Based on these findings, this study derives the following implications.
First, while continuously strengthening CPU, policymakers should place greater emphasis on policy continuity, transparency, and expectation management. By delivering clear policy signals and long-term transition roadmaps, governments can reduce firms’ institutional uncertainty and guide forward-looking investments in green technologies. At the same time, further efforts should be made to improve regional innovation ecosystems and strengthen intellectual property protection, thereby fostering a stable, fair, and supportive innovation and business environment that enables firms to achieve breakthroughs in green technological domains.

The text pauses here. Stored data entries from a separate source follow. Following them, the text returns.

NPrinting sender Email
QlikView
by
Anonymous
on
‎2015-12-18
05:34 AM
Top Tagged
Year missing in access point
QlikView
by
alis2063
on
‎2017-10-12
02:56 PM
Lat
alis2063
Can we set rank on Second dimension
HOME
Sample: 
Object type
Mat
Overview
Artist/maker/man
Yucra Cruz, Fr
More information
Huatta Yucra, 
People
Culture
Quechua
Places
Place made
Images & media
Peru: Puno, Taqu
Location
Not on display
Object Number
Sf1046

Second, firms should incorporate green development and digital transformation into their core strategic frameworks and regard green innovation as a key strategic instrument for coping with CPU. By enhancing digital–green technology integration capabilities and deeply embedding intelligence and sustainability into decision-making, production, and management processes, firms can strengthen their continuous innovation capacity and competitive resilience in highly uncertain environments. In parallel, policymakers may prioritize support for the intersection of intelligent and green technologies through fiscal incentives, industrial guidance, and demonstration projects, encouraging firms to increase investments in smart manufacturing, energy conservation, emissions reduction, and resource recycling.

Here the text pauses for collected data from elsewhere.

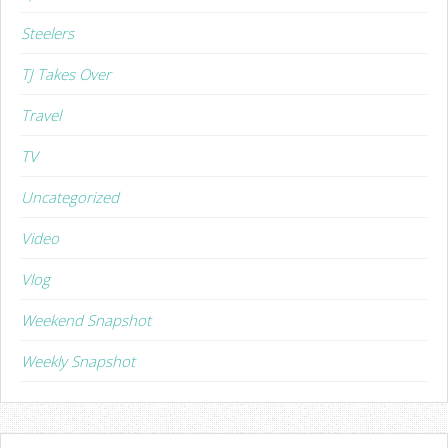
Steelers
TJ Takes Over
Travel
TV
Uncategorized
Video
Vlog
Weekend Snapshot
Weekly Snapshot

Third, greater synergy should be fostered between the green financial system and firms’ resource allocation adjustments. Through financial instruments such as green credit and green bonds, green finance can help alleviate financing constraints faced by firms under CPU and channel capital toward green technological R&D and cross-domain innovation. Moreover, the demonstration and learning functions of green innovation peer effects should be fully leveraged by cultivating benchmark green innovators and promoting replicable transformation projects. By activating peer learning mechanisms, the pioneering advantages of leading firms can be transformed into industry-wide green transformation momentum, thereby facilitating coordinated upgrading and high-quality development at the industry level.
This study possesses multiple limitations that provide potential directions for future research.
First, this research exclusively examines CPU as a factor of the boundaries of green innovation. However, uncertainties related to energy policy, economic policy, and carbon emission regulations may also exert important influences on firms’ innovation decisions. Future studies could extend the analysis by incorporating multiple dimensions of policy uncertainty.
Second, the formation of green innovation boundaries is inherently multidimensional. Factors such as government guidance, fiscal and tax policies, and market competition structures may also play critical roles. Future research may further explore the diverse drivers of green innovation boundary expansion to develop a more comprehensive theoretical framework.
Finally, the development of the CPU index in this research is predominantly based upon conventional media sources and does not fully consider the increasing significance of social media platforms (e.g., Weibo and WeChat public accounts) in disseminating policy information. Future research could integrate data from both traditional and social media to develop a more comprehensive and refined measure of CPU.